This was a question that often danced around in my head over the past two years. This picture captures a moment in time where life was easier all the way around, especially when it came to taking time for myself. Never did I imagine that I would struggle through motherhood, particularly with my identify and self-image. The truth is, I've struggled a lot. And it's taken me almost 2 years to accept a new normal.
This particular post is about accepting my new body and exercise. I exercised and ate well throughout my whole pregnancy. I lifted weights, went to barre and yoga and took spin classes where I could compete (and beat) my husband. I was holding planks and doing ab work until I delivered. In my mind, I was going to bounce back to my old-self in no time.

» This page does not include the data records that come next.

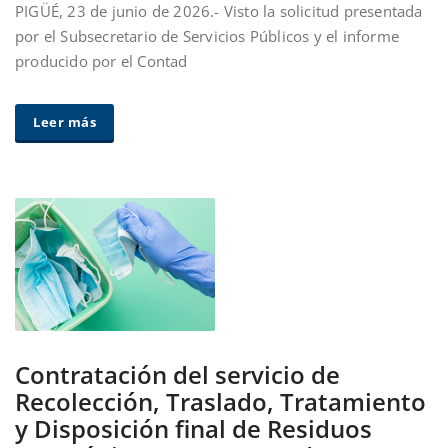
PIGÜÉ, 23 de junio de 2026.- Visto la solicitud presentada
por el Subsecretario de Servicios Públicos y el informe
producido por el Contad
Leer más
Contratación del servicio de
Recolección, Traslado, Tratamiento
y Disposición final de Residuos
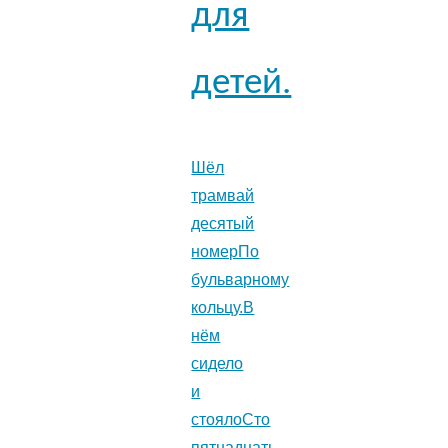
для
детей.
Шёл
трамвай
десятый
номерПо
бульварному
кольцу.В
нём
сидело
и
стоялоСто
пятнадцать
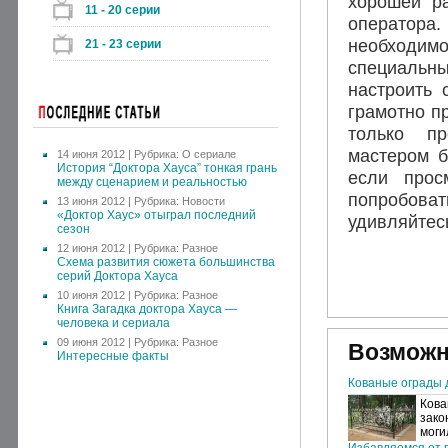
хорошей ра
11 - 20 серии
оператора.
необходимо
21 - 23 серии
специальны
настроить 
грамотно пр
только пр
мастером б
14 июня 2012 | Рубрика:
О сериале
История “Доктора Хауса” тонкая грань
если прос
между сценарием и реальностью
попробова
13 июня 2012 | Рубрика:
Новости
«Доктор Хаус» отыграл последний
удивляйтесь
сезон
12 июня 2012 | Рубрика:
Разное
Схема развития сюжета большинства
серий Доктора Хауса
10 июня 2012 | Рубрика:
Разное
Книга Загадка доктора Хауса —
человека и сериала
09 июня 2012 | Рубрика:
Разное
Возможн
Интересные факты
Кованые ограды 
Кова
зако
моги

Well that didn't happen. There was a baby who wasn't easy and cried A LOT and at some point I had to stop breast feeding, went back to work full-time, bought a house and moved and barely slept all withing the course of 5 months. Needless to say finding my pre-pregnancy body did NOT go as I intended. I was lucky if I could catch some shut eye. And I was REALLY hard on myself for not being what I had envisioned, for not being the person that is pictured here. When I started to make some real headway and progress, I suffered a setback. I was back in the hospital for a mini-stroke. I totally sidelined the pilates work that I was going, doctors orders. New medication that I was prescribed caused me to gain a bunch of weight. I won't lie, it sucked.
In my mind, I was searching for my body before baby, in all actuality, I was also mourning the loss of time I could dedicated to myself. It wasn't as easy and simple to jump back into my old ways of staying in shape--and the thought of having a stroke again scared me.
What I have come to realize is that I need to find small ways to make changes that are gentle and manageable in order to accomplish my goals of exercise. It was in this process that I started to see a shift in myself. I am no longer trying to get my "pre-baby" body back. Just as I cannot have my pre-baby life back. I am trying to find my NEW self and really just be comfortable with standing in the place I am now. That means, I will never be the person in the picture and trying to obtain that is impossible. I will be better. And the ways in which I define personal success, even in health are different, and that is okay.
- Instead of setting a goal and charging full-speed ahead, my rate of change needs to adjust. I was trying to run a marathon without any training. And when I was not meeting my target I was being really hard on myself. With this mindset, of course I am going to fail. My time is a very precious resource these days, one that I must spread among many responsibilities and joys. By looking at things through this lens I have actually been able to find consistency and daresay--JOY in working out.
- My new plan, that I have actually been sticking to, is much simpler. My goal has been to move my body 2 days during the workweek and 1 day during the weekend. This has allowed my schedule to be more flexible. I am not held to a specific class time that if I miss throws off my whole schedule. Also, it helps me to take some dedicated time for myself during the busy workweek.
- I have also found that I really need to workout in the morning. As much as getting up earlier to walk the dog before going to the gym stinks, there is nothing else in the day (like excuses or unexpected events) to disrupt my workout time.
I am happy to report that I have been keeping with this for 3 weeks now, with the exception of this week when I decide to write about it. Ironic no? This week I have been sick, and I could tell my body needed rest. So I have done just that--that way I can jump back on the horse this weekend and keep the momentum going without letting something derail me.
Our journeys are personal. What may have worked in the past or for a friend, might not work for you. That's okay. Forgive yourself and find another way that DOES work for you. I know that at some point I will be ready for more. But for right now this is the perfect pace for me.